━━ READING TEXT

Why positive self-talk is the highest form of self-care
Self-care is having a moment right now. It often accompanies a selfie in a face mask (which we’re not opposed to) or a giant bubble bath. While self-care can be found in beauty regimes or material possessions, it’s also important to consider the mental and emotional aspects.
At the end of the day, is it really self-care if your skin looks flawless but on the inside you’re in a negative spiral of putting yourself down or self doubt?
Let’s get back to the foundations of self-care, by discussing positive self-talk.
Most of us are conscious of our inner voice that provides a running monologue throughout the day and night. This inner voice combines conscious thoughts with unconscious beliefs and biases, as a way of the brain trying to interpret and process daily experiences.
This voice is useful when it is positive, talking down fears and bolstering confidence. But human nature is prone to negative self-talk, and sweeping assertions like “I can’t do anything right” or “I’m not going to achieve this goal” can appear. This negativity can be unrealistic and even harmful, paralysing us into inaction and self-absorption.

━━━━

**PROBLEM TO SOLVE:**
According to the self-talk text, what does the inner voice combine? The lines that come next are separate material unrelated to the self-talk text.

━━ GIVEN INFORMATION

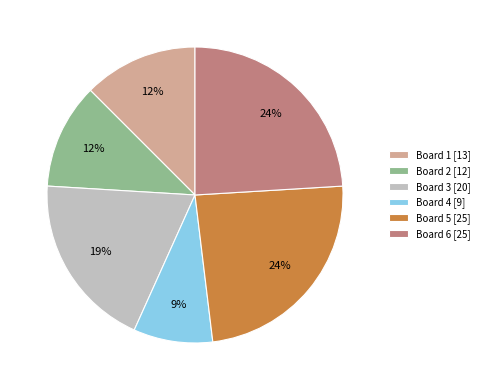

Which category has the smallest portion of the pie?

Board 4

━━━━

**FINAL ANSWER:**
It combines conscious thoughts with unconscious beliefs and biases.